Parmi les 1 à 10% non mouillés dans les affaires du régime sortant, il y a, je pense, plusieurs leaders communistes ou sankaristes. Ils ne sont certainement pas majoritaires dans le pays, mais la popularité posthume de Thomas Sankara leur permet d’être entendus. En particulier, ils ont été les premiers à insister pour une transition civile (Maître Benewende Sankara notamment — sans lien de parenté avec le défunt président).

Je mettrais aussi parmi les leaders les plus crédibles, peu liés au régime précédent, le leader de l’opposition Zéphirin Diabré, et l’ancien ministre de la Défense Kouamé Lougué. Le prochain chef d’État, après les élections, pourrait être l’un d’eux me semble-t-il.

Mais Zéphirin Diabré est le premier à considérer qu'une transition militaire était le plus sûr moyen de maintenir la paix civile. Surtout quand l'armée sait que "son rôle n'est pas de rester".

Le journal de Lutte Ouvrière a sorti un bon papier sur la situation burkinabé, que Dominique Mariette[1] a eu l'amabilité de me faire parvenir.

Heureux de la révolte populaire, LO prévoit cependant que l'alliance entre le capitalisme impérialiste et le régiment de sécurité présidentielle (ou d'autres forces armées) perdurera au Burkina comme dans d'autres pays d'Afrique, aux dépens des attentes populaires.

Je serais personnellement un peu plus optimiste. Je crois à la valeur des élections libres, et celles du Burkina sont libres. Il y aura très certainement des élections, sinon en 2014, du moins en 2015. Le risque principal pour le pays est celui d’un manque de reconnaissance (comme légitime) des futurs gouvernants ; et cela pourrait arriver si les élections conduisaient à un clivage entre deux blocs proches de 50%, à l’américaine ou à la française.

Le Burkina a connu cette situation en 1978, avec une présidentielle qui s'est jouée au second tour. Le Président sortant et réélu, Sangoulé Lamizana, était fier d'être le premier président africain a avoir vécu, en toute honnêteté démocratique, cette élection à deux tours ; à l'image de Charles de Gaulle en France en 1965. Mais la confiance dans les institutions républicaines n'était pas assez partagée pour qu'une si courte majorité donne une légitimité suffisante. L'armée déposa Lamizana deux ans plus tard.

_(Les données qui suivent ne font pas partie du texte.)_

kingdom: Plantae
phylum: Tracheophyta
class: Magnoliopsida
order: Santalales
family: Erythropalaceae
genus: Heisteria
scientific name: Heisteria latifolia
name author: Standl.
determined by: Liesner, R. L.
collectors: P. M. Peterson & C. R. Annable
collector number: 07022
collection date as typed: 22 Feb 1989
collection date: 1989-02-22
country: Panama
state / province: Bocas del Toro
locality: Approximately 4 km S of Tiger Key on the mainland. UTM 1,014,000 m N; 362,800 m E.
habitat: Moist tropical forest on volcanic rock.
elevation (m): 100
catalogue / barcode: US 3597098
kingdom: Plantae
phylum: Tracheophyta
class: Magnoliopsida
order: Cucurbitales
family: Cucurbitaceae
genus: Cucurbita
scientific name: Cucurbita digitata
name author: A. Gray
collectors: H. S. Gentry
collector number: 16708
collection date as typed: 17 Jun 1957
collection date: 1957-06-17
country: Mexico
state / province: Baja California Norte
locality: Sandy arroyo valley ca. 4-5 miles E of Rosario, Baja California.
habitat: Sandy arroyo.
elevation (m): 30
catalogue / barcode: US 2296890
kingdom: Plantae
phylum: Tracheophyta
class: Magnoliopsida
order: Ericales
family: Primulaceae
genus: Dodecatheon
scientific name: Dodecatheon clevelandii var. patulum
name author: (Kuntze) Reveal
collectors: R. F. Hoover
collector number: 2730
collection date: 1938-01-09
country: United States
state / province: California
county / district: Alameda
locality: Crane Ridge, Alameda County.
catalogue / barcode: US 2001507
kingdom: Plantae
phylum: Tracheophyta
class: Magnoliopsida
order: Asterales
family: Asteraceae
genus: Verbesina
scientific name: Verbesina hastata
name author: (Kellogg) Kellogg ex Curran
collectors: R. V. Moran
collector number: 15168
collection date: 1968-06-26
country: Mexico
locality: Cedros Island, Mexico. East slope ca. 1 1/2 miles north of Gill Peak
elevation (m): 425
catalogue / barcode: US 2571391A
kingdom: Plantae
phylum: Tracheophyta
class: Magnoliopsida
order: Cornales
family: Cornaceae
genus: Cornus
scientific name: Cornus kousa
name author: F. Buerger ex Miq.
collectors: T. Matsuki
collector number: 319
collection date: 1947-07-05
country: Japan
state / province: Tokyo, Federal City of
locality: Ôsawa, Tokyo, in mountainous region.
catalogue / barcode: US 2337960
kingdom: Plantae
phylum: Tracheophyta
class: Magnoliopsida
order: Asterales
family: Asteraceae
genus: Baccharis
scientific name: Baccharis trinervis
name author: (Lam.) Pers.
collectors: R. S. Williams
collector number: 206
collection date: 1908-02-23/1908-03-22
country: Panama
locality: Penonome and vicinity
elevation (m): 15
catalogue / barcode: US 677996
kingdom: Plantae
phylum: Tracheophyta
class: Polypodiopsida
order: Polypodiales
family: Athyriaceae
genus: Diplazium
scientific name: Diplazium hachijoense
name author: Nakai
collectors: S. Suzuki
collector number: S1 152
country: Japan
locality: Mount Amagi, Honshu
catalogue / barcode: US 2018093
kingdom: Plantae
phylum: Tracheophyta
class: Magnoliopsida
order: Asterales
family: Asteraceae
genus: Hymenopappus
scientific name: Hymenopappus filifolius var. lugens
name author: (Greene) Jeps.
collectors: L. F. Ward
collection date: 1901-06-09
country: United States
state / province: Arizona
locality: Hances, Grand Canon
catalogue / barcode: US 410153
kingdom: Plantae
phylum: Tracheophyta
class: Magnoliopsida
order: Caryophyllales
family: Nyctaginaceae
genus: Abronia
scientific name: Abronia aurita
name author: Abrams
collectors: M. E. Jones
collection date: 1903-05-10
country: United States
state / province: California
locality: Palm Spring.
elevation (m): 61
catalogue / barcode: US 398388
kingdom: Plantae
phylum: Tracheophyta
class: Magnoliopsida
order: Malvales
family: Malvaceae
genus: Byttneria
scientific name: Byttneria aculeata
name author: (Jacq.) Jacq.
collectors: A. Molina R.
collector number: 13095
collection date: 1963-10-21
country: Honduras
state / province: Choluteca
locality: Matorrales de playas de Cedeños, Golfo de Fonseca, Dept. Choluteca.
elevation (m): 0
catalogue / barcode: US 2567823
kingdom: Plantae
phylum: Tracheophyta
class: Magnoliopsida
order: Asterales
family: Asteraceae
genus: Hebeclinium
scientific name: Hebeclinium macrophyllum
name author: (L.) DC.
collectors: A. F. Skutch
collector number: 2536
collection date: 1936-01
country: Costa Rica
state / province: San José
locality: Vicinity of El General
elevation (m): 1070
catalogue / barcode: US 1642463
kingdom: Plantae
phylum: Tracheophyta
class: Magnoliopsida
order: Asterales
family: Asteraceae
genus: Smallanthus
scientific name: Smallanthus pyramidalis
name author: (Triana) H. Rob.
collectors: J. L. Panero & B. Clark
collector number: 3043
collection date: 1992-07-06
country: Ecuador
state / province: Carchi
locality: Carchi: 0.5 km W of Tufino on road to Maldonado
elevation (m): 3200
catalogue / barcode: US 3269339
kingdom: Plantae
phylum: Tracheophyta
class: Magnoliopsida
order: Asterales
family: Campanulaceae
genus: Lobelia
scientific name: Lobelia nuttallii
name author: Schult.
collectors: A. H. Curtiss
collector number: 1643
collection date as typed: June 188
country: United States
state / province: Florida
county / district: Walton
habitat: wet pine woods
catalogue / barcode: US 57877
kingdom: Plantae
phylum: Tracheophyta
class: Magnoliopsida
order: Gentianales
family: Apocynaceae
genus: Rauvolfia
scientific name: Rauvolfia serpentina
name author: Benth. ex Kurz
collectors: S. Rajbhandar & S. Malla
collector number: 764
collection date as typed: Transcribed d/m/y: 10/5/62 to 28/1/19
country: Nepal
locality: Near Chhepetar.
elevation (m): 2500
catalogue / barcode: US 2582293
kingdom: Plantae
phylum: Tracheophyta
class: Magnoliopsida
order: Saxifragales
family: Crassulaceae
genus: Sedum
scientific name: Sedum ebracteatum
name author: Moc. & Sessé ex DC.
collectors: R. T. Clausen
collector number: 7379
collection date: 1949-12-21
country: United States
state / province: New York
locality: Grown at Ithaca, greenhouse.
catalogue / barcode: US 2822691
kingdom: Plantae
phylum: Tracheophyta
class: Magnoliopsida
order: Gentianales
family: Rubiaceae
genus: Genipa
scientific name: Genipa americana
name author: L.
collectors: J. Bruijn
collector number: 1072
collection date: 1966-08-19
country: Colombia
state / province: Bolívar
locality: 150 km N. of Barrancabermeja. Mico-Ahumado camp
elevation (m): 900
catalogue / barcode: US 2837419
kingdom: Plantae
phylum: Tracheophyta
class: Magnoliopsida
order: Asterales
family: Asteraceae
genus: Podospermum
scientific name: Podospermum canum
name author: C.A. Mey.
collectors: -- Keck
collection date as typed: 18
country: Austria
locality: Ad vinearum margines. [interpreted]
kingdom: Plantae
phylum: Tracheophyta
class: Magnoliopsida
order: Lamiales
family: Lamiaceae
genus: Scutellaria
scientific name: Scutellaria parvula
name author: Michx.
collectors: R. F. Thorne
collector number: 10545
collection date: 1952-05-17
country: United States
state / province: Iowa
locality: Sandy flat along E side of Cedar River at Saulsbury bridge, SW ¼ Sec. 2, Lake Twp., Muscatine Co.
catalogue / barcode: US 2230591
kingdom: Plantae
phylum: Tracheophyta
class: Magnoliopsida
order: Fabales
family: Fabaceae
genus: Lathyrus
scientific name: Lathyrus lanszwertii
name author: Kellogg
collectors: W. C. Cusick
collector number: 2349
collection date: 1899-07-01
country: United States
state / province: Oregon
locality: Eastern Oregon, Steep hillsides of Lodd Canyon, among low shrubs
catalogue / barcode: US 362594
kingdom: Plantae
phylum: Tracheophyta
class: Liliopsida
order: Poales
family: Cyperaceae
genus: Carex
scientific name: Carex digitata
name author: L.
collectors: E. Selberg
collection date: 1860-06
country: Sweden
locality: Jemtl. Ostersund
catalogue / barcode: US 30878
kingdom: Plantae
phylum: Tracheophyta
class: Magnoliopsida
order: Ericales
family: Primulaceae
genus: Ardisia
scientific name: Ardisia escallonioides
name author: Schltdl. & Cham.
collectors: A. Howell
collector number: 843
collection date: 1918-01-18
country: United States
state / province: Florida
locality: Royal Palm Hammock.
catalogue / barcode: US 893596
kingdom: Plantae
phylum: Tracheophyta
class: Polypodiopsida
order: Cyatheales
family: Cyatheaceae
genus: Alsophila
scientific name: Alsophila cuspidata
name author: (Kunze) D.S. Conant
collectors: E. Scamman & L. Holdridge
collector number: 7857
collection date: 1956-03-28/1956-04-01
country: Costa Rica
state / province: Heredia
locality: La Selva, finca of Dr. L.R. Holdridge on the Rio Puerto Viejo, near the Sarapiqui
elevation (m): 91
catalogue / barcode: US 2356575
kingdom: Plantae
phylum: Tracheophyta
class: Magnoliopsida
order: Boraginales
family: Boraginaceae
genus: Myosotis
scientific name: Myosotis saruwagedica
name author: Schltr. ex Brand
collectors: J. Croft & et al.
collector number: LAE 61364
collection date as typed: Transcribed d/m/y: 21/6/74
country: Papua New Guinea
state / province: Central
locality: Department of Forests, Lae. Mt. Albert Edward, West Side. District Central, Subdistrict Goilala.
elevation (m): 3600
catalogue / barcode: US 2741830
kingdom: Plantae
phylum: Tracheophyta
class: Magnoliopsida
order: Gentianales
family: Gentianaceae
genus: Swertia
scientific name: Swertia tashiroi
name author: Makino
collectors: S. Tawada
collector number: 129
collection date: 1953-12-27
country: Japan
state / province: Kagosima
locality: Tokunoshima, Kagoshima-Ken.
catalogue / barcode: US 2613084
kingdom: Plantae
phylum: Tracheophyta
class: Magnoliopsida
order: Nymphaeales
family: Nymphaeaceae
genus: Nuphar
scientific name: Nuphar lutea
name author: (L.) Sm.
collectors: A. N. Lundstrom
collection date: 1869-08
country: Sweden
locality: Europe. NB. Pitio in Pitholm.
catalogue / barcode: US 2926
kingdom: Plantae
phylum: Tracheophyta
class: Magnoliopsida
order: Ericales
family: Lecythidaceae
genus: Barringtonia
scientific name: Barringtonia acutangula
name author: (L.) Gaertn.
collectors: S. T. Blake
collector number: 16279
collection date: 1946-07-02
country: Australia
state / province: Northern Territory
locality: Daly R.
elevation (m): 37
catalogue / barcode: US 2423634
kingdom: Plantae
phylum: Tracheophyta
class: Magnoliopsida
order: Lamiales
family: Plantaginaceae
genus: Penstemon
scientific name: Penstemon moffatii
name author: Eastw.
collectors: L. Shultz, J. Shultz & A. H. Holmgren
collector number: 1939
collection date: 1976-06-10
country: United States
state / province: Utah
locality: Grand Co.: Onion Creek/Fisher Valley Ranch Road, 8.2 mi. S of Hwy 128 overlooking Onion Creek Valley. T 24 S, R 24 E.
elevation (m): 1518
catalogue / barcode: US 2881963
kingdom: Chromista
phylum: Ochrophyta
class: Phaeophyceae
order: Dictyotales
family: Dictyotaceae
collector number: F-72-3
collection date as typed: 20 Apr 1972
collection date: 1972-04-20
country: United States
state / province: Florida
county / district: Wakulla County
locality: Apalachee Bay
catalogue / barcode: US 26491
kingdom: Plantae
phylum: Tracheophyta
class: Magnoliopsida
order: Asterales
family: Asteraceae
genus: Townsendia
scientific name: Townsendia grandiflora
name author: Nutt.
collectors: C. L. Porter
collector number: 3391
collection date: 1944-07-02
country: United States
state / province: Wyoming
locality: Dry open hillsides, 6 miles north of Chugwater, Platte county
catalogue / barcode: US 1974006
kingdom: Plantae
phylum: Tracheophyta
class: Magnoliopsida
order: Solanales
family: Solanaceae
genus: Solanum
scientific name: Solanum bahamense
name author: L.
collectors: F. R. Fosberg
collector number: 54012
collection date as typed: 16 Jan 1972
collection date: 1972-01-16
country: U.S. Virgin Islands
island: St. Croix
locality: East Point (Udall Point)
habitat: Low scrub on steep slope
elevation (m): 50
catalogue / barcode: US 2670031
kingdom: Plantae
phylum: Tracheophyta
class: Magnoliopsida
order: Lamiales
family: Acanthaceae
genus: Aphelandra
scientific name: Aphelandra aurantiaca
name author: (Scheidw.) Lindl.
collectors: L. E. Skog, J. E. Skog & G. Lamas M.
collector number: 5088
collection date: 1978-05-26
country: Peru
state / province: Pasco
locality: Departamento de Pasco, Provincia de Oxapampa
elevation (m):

À l'opposé, si un consensus se construit avant l’élection de 2014-2015 sur un candidat soutenu par une large coalition, l’armée considérera sans doute son régime comme durable, donc s’alignera. C'est ce qui avait bénéficié à De Gaulle en 1958 et lors de son premier mandat (notamment en 1960-61, dans les négociations en Algérie), et c'est ce dont les Présidents du Conseil de la IVème République avant lui, ne bénéficiaient pas.

Après la transition militaire, ou militaro-civile, le Burkina tente donc d'aller vers un consensus civil.

Ou civilo-militaire. Car aucun gouvernement ne peut gouverner sans le soutien des forces de sécurité (armée, douanes, police, gendarmerie). Celles-ci resteront donc en forte position pour prendre une part significative des revenus publics (ou qui auraient dû être publics). En ce sens, une situation de prédation pourrait, comme le craint LO, perdurer.

Notes

[1] Responsable de LO à Argenteuil, ancien conseiller municipal.